See Hawthorn. The Swans showed promise in patches this season but there is no sugar coating their reality: another bottom-four finish for a team that not long ago was vying for top honours. Season 2020 threw up more questions than answers for Sydney. What on earth are they going to do with Lance Franklin, who did not kick a ball this year but still has two seasons to run on that humungous contract? Why are the ruck stocks so thin, and what will the Swans do about it? Will somebody, anybody, help out Tom Papley in the forward line? Where is the emerging young talent? On the latter point, James Rowbottom and Tom McCartin showed glimpses of potential. But with the likes of Franklin, Josh Kennedy and Sam Reid not getting any younger (or fitter), the paucity of good-to-go youth is a major concern. The Swans will point to injuries as a key factor in their humdrum showing this season, but that paints only part of the picture. Until they address the potholes in their list, Sydney will not be contending for the finals anytime soon.

North Melbourne

North Melbourne won their first two games and then sometime later beat Adelaide – apart from that, 2020 was a miserable season for the Kangaroos. Injuries and fatigue were common themes for most teams in the competition, but North were struck particularly hard. Not that things might have been much different even with a healthy list. At their best, the Kangaroos looked the competitive unit Rhyce Shaw wants them to be – early wins over St Kilda and the Giants, and a one-point loss to Brisbane, proved there’s something to work on. But more often North were acquiescent in the face of a challenge – 10-goal thrashings by Gold Coast and Fremantle late in the season did little to look at 2021 with any semblance of optimism. North need fresh talent, and they are on track to achieve this after recently delisting 11 players. They also need Ben Brown to make a swift return to his goalkicking ways. The Kangaroos need a lot of things. Because right now, hope is about all they have got.

Adelaide

Adelaide’s clearout in 2019 made it easy to envisage a slide down the ladder, even further from 12th in 2018 and 11th last season. But few saw the Crows’ demise coming as spectacularly as it did. For much of the season Adelaide were the laughing stock of the competition. They lost their opening 13 matches, often horribly, and not even three wins in a row late in the season could stave off the club’s first wooden spoon. That hat-trick of triumphs – albeit against non-finalists Hawthorn, GWS and Carlton – at least gave supporters hope that first-year coach Matthew Nicks is tracking in the right direction.

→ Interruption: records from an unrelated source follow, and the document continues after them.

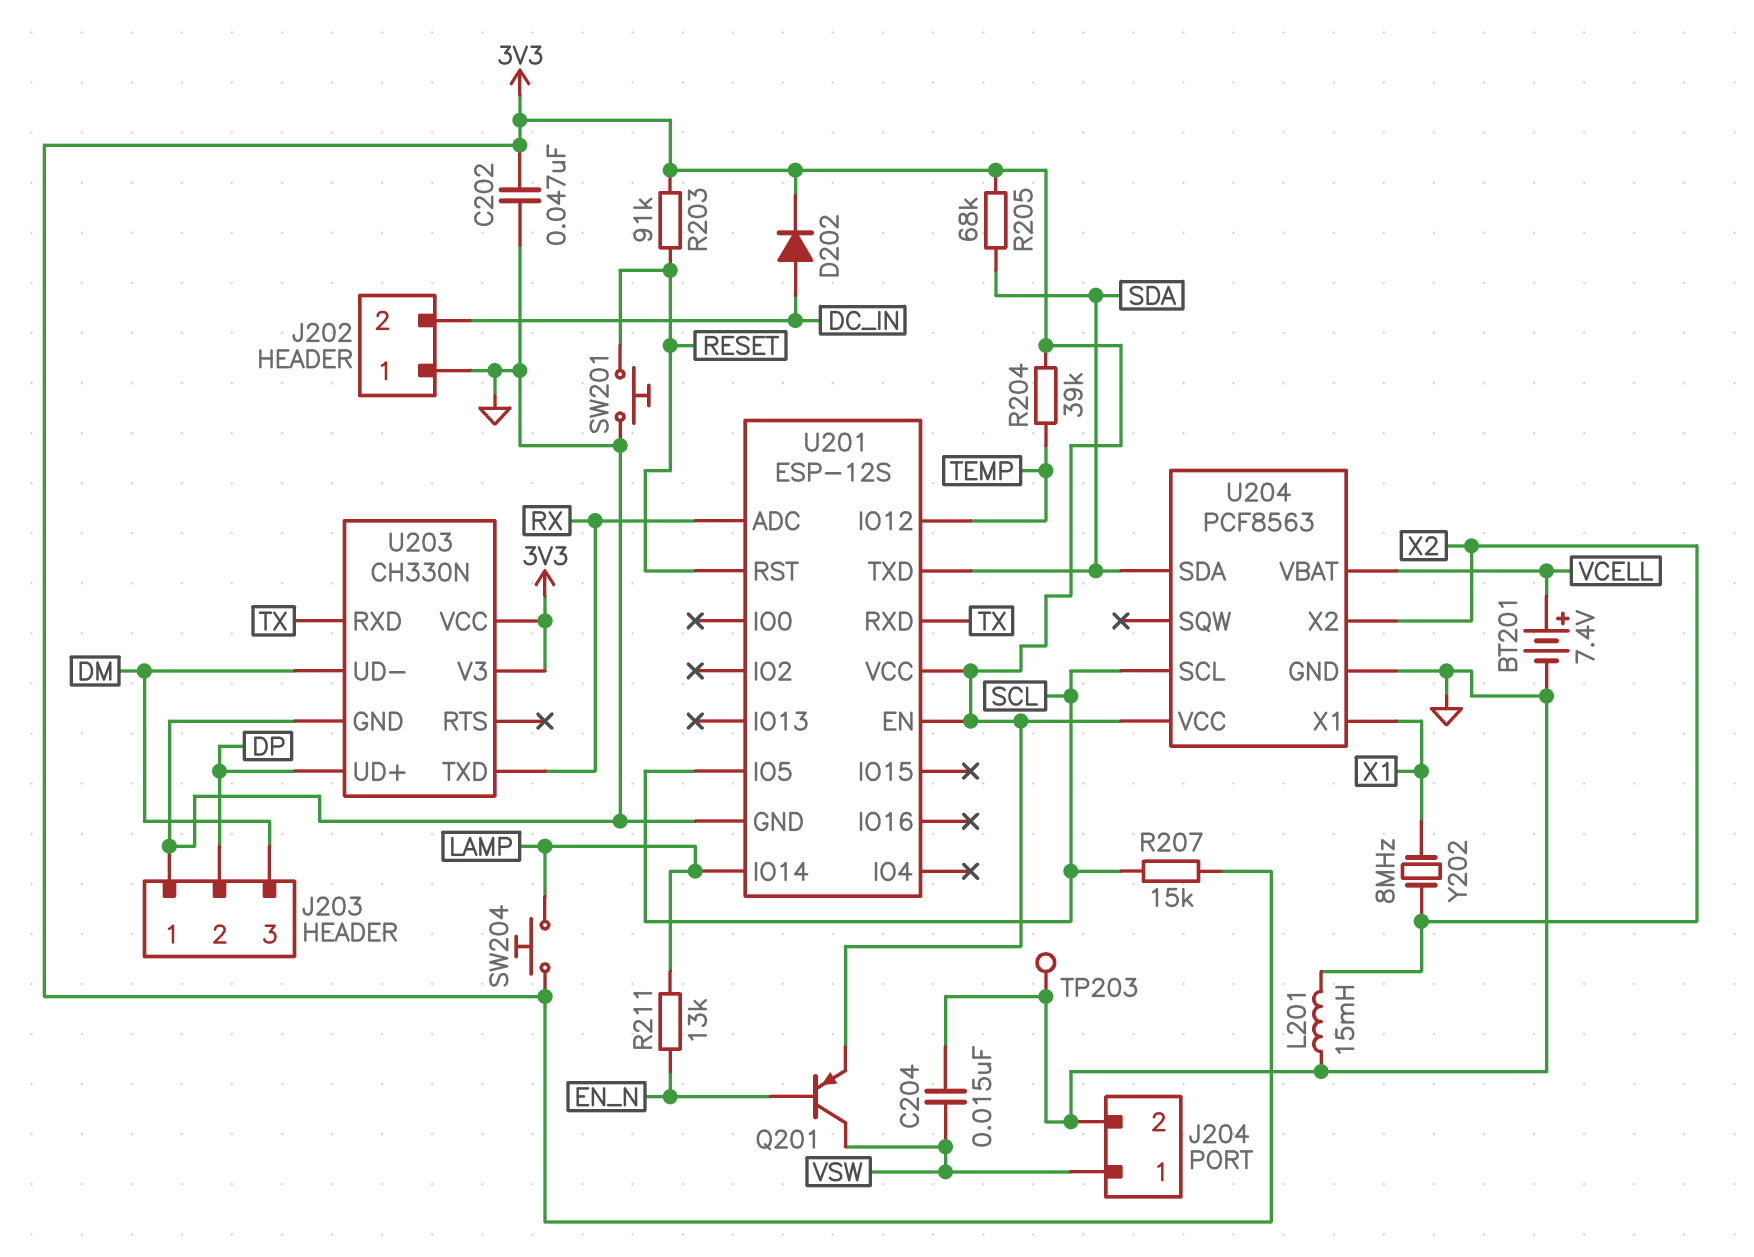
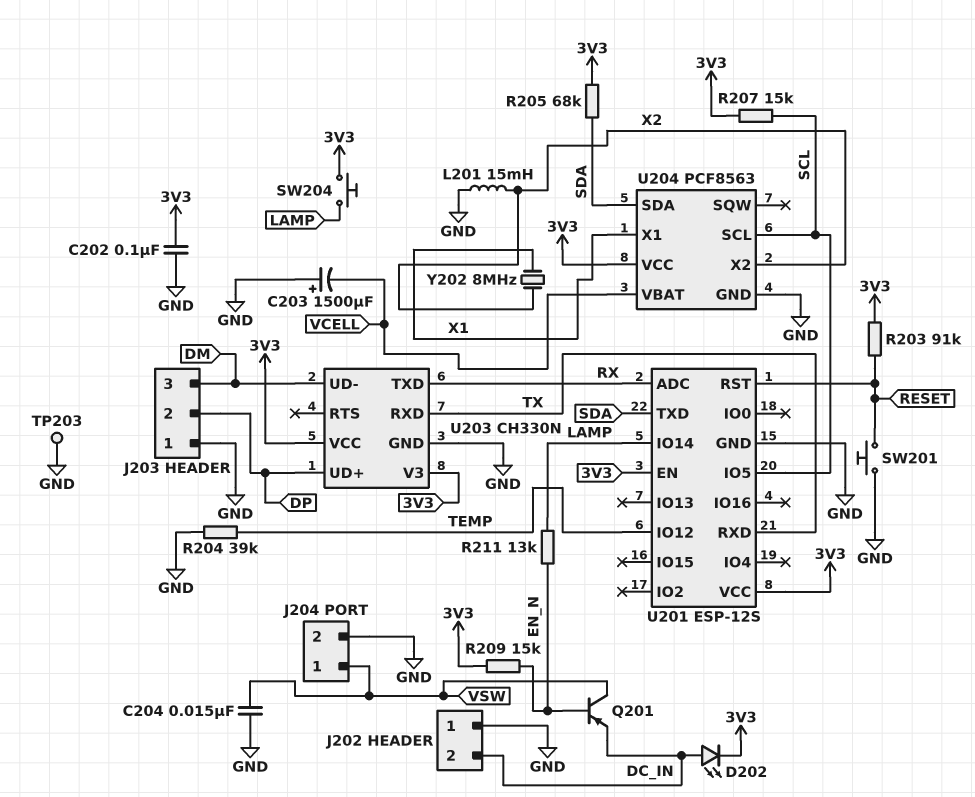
BT201: 7.4V (plus VCELL, minus GND) -> none
C202: 47nF (3V3, GND) -> 100nF (3V3, GND)
C203: none -> 1500uF (plus GND, minus VCELL)
D202: diode (A DC_IN, K 3V3) -> LED (A DC_IN, K 3V3)
Q201: PNP (B EN_N, C VSW, E 3V3) -> PNP (B EN_N, C VSW, E DC_IN)
R204: 39k (3V3, TEMP) -> 39k (GND, TEMP)
R209: none -> 15k (3V3, EN_N)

And there is no doubt the Crows are starting afresh. They blooded an abundance of new players in 2020, some of whom worked and some of whom did not. Shane McAdam, Lachie Sholl and Ben Keays were definite ticks, while Reilly O’Brien was a deserving best and fairest in a season that saw him emerge as one of the competition’s premier ruckmen. Look for the Crows to be key players in the draft and trade period, with the likely departures of Brad Crouch and Rory Atkins to bolster an already strong hand. Whether anything will happen fast enough for Adelaide to make a swift return to the top eight is debatable. But things will get better. They cannot get any worse.